Erica de Bruin, an assistant professor of government at Hamilton College and author of “How to Prevent Coups,” says that what Trump is doing is best called a “self-coup,” or autogolpe in Spanish.

De Bruin argues in the Washington Post this week that without the support of the military, such autogolpes are exceedingly unlikely to work. And Gen. Mark Milley, the chairman of the Joint Chiefs of Staff, seemed to make his position clear in an event dedicating a military museum on Wednesday as the nation marked Veterans’ Day.

“We do not take an oath to a king or a queen, a tyrant or a dictator,” Milley said, his voice rising. “We do not take an oath to an individual. No, we do not take an oath to a country, a tribe or religion. We take an oath to the Constitution. And every soldier that is represented in this museum, every sailor, airman, Marine, Coast Guardsman, each of us will protect and defend that document, regardless of personal price.”

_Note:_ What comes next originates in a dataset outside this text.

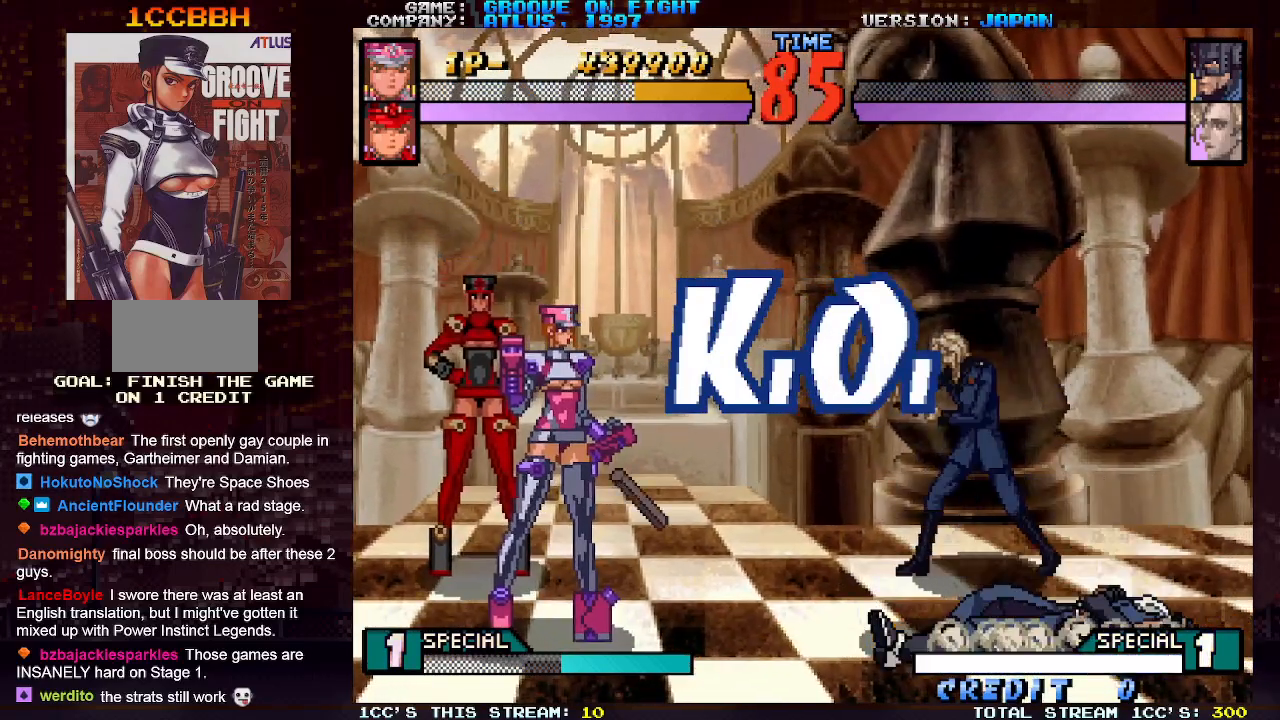
{"buttons": [], "left_stick": "right", "events": []}
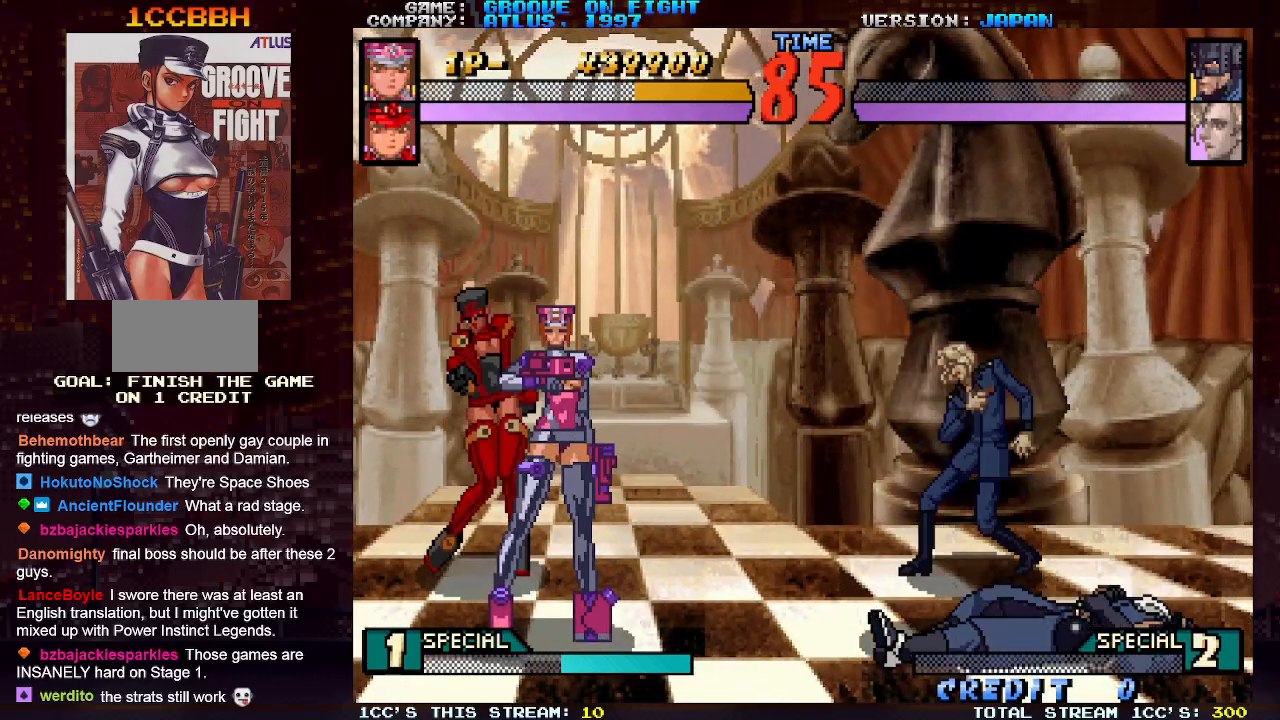
{"buttons": [], "left_stick": "right", "events": []}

Yet even an unsuccessful attempt to hold onto power is incredibly dangerous, a violation of what historians Steven Levitsky and Daniel Ziblatt called “the soft guardrails of American democracy.” These are “mutual toleration, or the understanding that competing parties accept one another as legitimate rivals and forbearance, or the idea that politicians should exercise restraint in deploying their institutional prerogatives.”

The vehicle of our constitutional republic seems to be careening  right up against these guardrails beyond which lies the deep ravine of an authoritarian government. A number of conservative leaders are finally acknowledging the danger, calling for Trump to concede, but grave damage has already been done.

Even Fox News and fellow News Corporation-owned outlets Wall Street Journal and New York Post acknowledged Biden’s victory after years of amplifying the anti-democratic project of Trump, McConnell and their allies.

But the Trump base — those whose adoration continued to swell through Trump’s violation of nearly every democratic norm using what GroundTruth has called “The Authoritarian’s Playbook” — has been further inflamed by Republican allegations of fraud. Calls to “stop the count” in the days following Election Day have given rise to planned “Stop the Steal” rallies in Texas, Florida and Washington, D.C.

Facebook and Twitter have finally begun to clamp down on these conspiracies, so believers are moving to platforms like Parler, which court users by promising little or no restrictions on what they can say on their service.

And Trump and his allies — elected and unelected — appear ready to present an obstructionist, oppositional movement aimed at grabbing back the White House in 2024. That is, assuming our democracy holds and Trump’s resistance movement yields to a peaceful transition of power. Restoring the guardrails of democracy has never been more crucial.